Michael Bay retrouve la forme des beaux jours avec Ambulance, son meilleur film du présent millénaire.
Michael Bay est un peu comme M. Night Shyamalan. Ses premiers longs métrages plus que réussis ont été obscurcis par une tonne de productions douteuses, que ce soit la série des Transformers, Pearl Harbor et l'imbuvable 13 Hours: The Secret Soldiers of Benghazi. Mais avant de se perdre dans la cacophonie la plus totale, il avait lancé la carrière hollywoodienne de Will Smith (avec Bad Boys), révolutionné le film d'action (grâce à The Rock) et envoyé Bruce Willis dans l'espace (Armageddon).

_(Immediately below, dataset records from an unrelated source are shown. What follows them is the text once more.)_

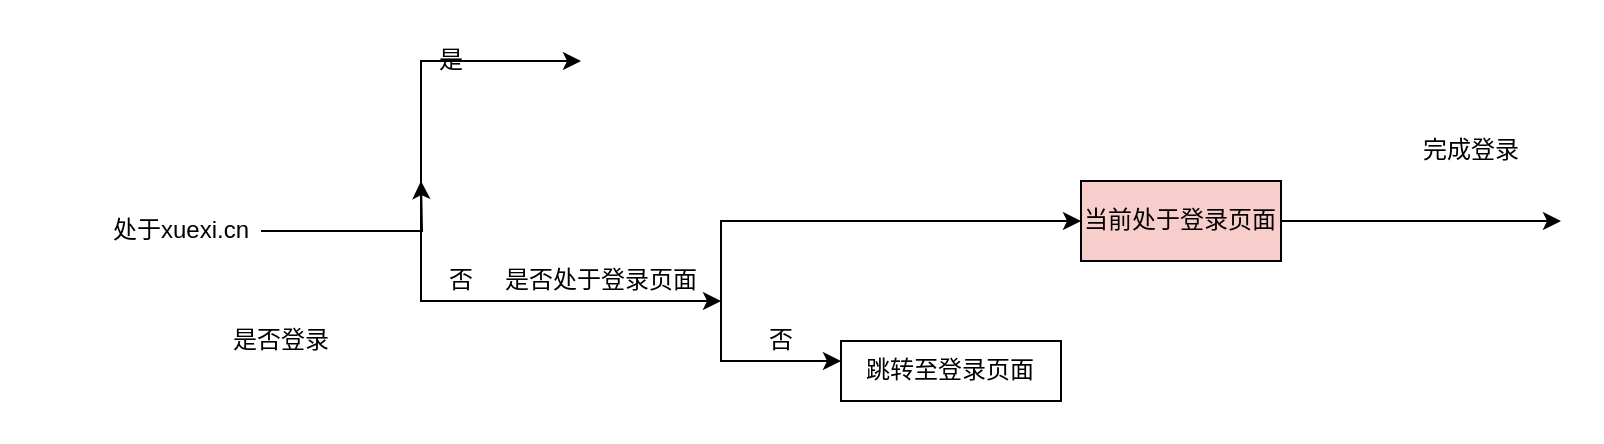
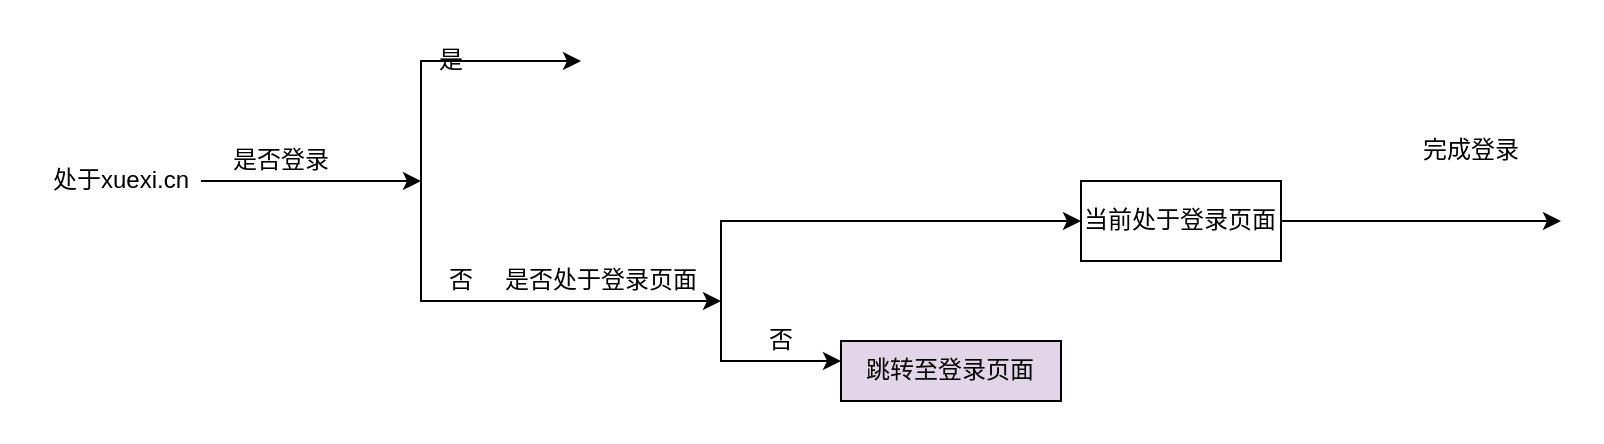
  <mxCell id="0" />
  <mxCell id="1" parent="0" />
  <mxCell id="2" style="edgeStyle=orthogonalEdgeStyle;rounded=0;orthogonalLoop=1;jettySize=auto;html=1;" parent="1" source="3" edge="1"><mxGeometry relative="1" as="geometry"><mxPoint x="210" y="90" as="targetPoint" /></mxGeometry></mxCell>
- <mxCell id="3" value="处于xuexi.cn&lt;br&gt;" style="text;html=1;align=center;verticalAlign=middle;resizable=0;points=[];autosize=1;strokeColor=none;fillColor=none;" parent="1" vertex="1"><mxGeometry x="50" y="105" width="80" height="20" as="geometry" /></mxCell>
- <mxCell id="4" value="是否登录" style="text;html=1;align=center;verticalAlign=middle;resizable=0;points=[];autosize=1;strokeColor=none;fillColor=none;" parent="1" vertex="1"><mxGeometry x="110" y="160" width="60" height="20" as="geometry" /></mxCell>
+ <mxCell id="3" value="处于xuexi.cn&lt;br&gt;" style="text;html=1;align=center;verticalAlign=middle;resizable=0;points=[];autosize=1;strokeColor=none;fillColor=none;" parent="1" vertex="1"><mxGeometry x="20" y="80" width="80" height="20" as="geometry" /></mxCell>
+ <mxCell id="4" value="是否登录" style="text;html=1;align=center;verticalAlign=middle;resizable=0;points=[];autosize=1;strokeColor=none;fillColor=none;" parent="1" vertex="1"><mxGeometry x="110" y="70" width="60" height="20" as="geometry" /></mxCell>
  <mxCell id="5" value="" style="endArrow=classic;startArrow=classic;html=1;rounded=0;" parent="1" edge="1"><mxGeometry width="50" height="50" relative="1" as="geometry"><mxPoint x="360" y="150" as="sourcePoint" /><mxPoint x="290" y="30" as="targetPoint" /><Array as="points"><mxPoint x="210" y="150" /><mxPoint x="210" y="100" /><mxPoint x="210" y="30" /></Array></mxGeometry></mxCell>
  <mxCell id="6" value="否" style="text;html=1;align=center;verticalAlign=middle;resizable=0;points=[];autosize=1;strokeColor=none;fillColor=none;" parent="1" vertex="1"><mxGeometry x="215" y="130" width="30" height="20" as="geometry" /></mxCell>
  <mxCell id="7" value="是" style="text;html=1;align=center;verticalAlign=middle;resizable=0;points=[];autosize=1;strokeColor=none;fillColor=none;" parent="1" vertex="1"><mxGeometry x="210" y="20" width="30" height="20" as="geometry" /></mxCell>
  <mxCell id="8" value="" style="endArrow=classic;startArrow=classic;html=1;rounded=0;" parent="1" edge="1"><mxGeometry width="50" height="50" relative="1" as="geometry"><mxPoint x="420" y="180" as="sourcePoint" /><mxPoint x="540" y="110" as="targetPoint" /><Array as="points"><mxPoint x="360" y="180" /><mxPoint x="360" y="140" /><mxPoint x="360" y="110" /></Array></mxGeometry></mxCell>
  <mxCell id="9" value="是否处于登录页面" style="text;html=1;align=center;verticalAlign=middle;resizable=0;points=[];autosize=1;strokeColor=none;fillColor=none;" parent="1" vertex="1"><mxGeometry x="245" y="130" width="110" height="20" as="geometry" /></mxCell>
  <mxCell id="10" value="否" style="text;html=1;align=center;verticalAlign=middle;resizable=0;points=[];autosize=1;strokeColor=none;fillColor=none;" parent="1" vertex="1"><mxGeometry x="375" y="160" width="30" height="20" as="geometry" /></mxCell>
  <mxCell id="11" style="edgeStyle=orthogonalEdgeStyle;rounded=0;orthogonalLoop=1;jettySize=auto;html=1;exitX=1;exitY=0.5;exitDx=0;exitDy=0;" parent="1" source="12" edge="1"><mxGeometry relative="1" as="geometry"><mxPoint x="780" y="110" as="targetPoint" /></mxGeometry></mxCell>
- <mxCell id="12" value="当前处于登录页面" style="whiteSpace=wrap;html=1;fillColor=#f8cecc;" parent="1" vertex="1"><mxGeometry x="540" y="90" width="100" height="40" as="geometry" /></mxCell>
- <mxCell id="13" value="跳转至登录页面" style="whiteSpace=wrap;html=1;" parent="1" vertex="1"><mxGeometry x="420" y="170" width="110" height="30" as="geometry" /></mxCell>
+ <mxCell id="12" value="当前处于登录页面" style="whiteSpace=wrap;html=1;" parent="1" vertex="1"><mxGeometry x="540" y="90" width="100" height="40" as="geometry" /></mxCell>
+ <mxCell id="13" value="跳转至登录页面" style="whiteSpace=wrap;html=1;fillColor=#e1d5e7;" parent="1" vertex="1"><mxGeometry x="420" y="170" width="110" height="30" as="geometry" /></mxCell>
  <mxCell id="14" value="完成登录" style="text;html=1;align=center;verticalAlign=middle;resizable=0;points=[];autosize=1;strokeColor=none;fillColor=none;" parent="1" vertex="1"><mxGeometry x="705" y="65" width="60" height="20" as="geometry" /></mxCell>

Le voilà enfin qui renoue avec le succès en transposant librement une production danoise... qui aurait très bien pu être l'adaptation du populaire jeu vidéo Grand Theft Auto. Ironiquement, il devait composer avec moins de budget pour laisser sa créativité triompher. Tout est encore question de son style souvent imité et jamais égalé et de sa mise en scène réglée au quart de tour afin de créer le film le plus divertissant possible. Cela passe par un montage syncopé, un rythme haletant, des angles originaux de caméras offrant d'incroyables envolées de drones, etc.
Le premier quart d'heure, étonnamment calme et sobre chez lui, est ce qui s'est rapproché de plus près de toute sa carrière du cinéma contemplatif de Lav Diaz. Il n'en profite pas tant pour créer une profondeur psychologique à ses personnages (cela lui est bien égal) que pour laisser respirer le spectateur. Rapidement, il sort l'artillerie lourde et fait monter l'adrénaline en présentant un vol de banque qui tourne mal. Cette longue séquence d'une redoutable efficacité s'inspire directement du chef-d'oeuvre Heat de Michael Mann.
La tension s'accentue davantage lorsque nos malfrats (Jake Gyllenhaal et Yahya Abdul-Mateen II) perquisitionnent une ambulance, tenant en otage une ambulancière (Eiza Gonzalez) et un policier grièvement blessé. Les flics aux trousses, ils sillonnent les rues de Los Angeles, cherchant un moyen de ne pas y laisser leur peau. Encore là, le cinéaste puise directement dans un autre classique des années 90 - en l'occurrence Speed, dont il est passé très près à l'époque de réaliser - en créant un suspense infernal, où la vitesse ne peut qu'engendrer le chaos. Des poursuites folles tournées à l'ancienne (hormis quelques regrettables utilisations de CGI) qui auraient certainement pu figurer dans le décoiffant Ronin de John Frankenheimer.
Évidemment, il ne faut pas désirer autre chose que de l'adrénaline et de la testostérone, sinon la déception sera vive. Le récit anecdotique et répétitif traîne en longueur - 136 minutes! - et il n'est qu'un prétexte à la violence gratuite. La conclusion bâclée ponctuée de sauts dans le temps s'avère plus ridicule qu'émouvante, alors que les personnages demeurent schématisés et l'interprétation monolithique. Jake Gyllenhaal force souvent la note, pendant que Yahya Abdul-Mateen II (le protagoniste du surprenant remake de Candyman) semble dépassé par les événements. Cela va déjà mieux du côté d'Eiza Gonzalez qui éclipse aisément ses partenaires de jeu.
Pourtant, cette honorable série B fonctionne allègrement et rien ne semble pouvoir l'arrêter. Il y a suffisamment d'action, d'humour, d'invraisemblances et de scènes complètement stupides pour que les fans du genre se détournent à jamais de la série Fast & Furious et qu'ils célèbrent le retour de Michael Bay dans le droit chemin. Surtout qu'il est un des rares à rappeler que les véritables héros ne sont pas les figures intouchables développées par Marvel et DC Comics, mais bien les ambulanciers qui arpentent quotidiennement la route.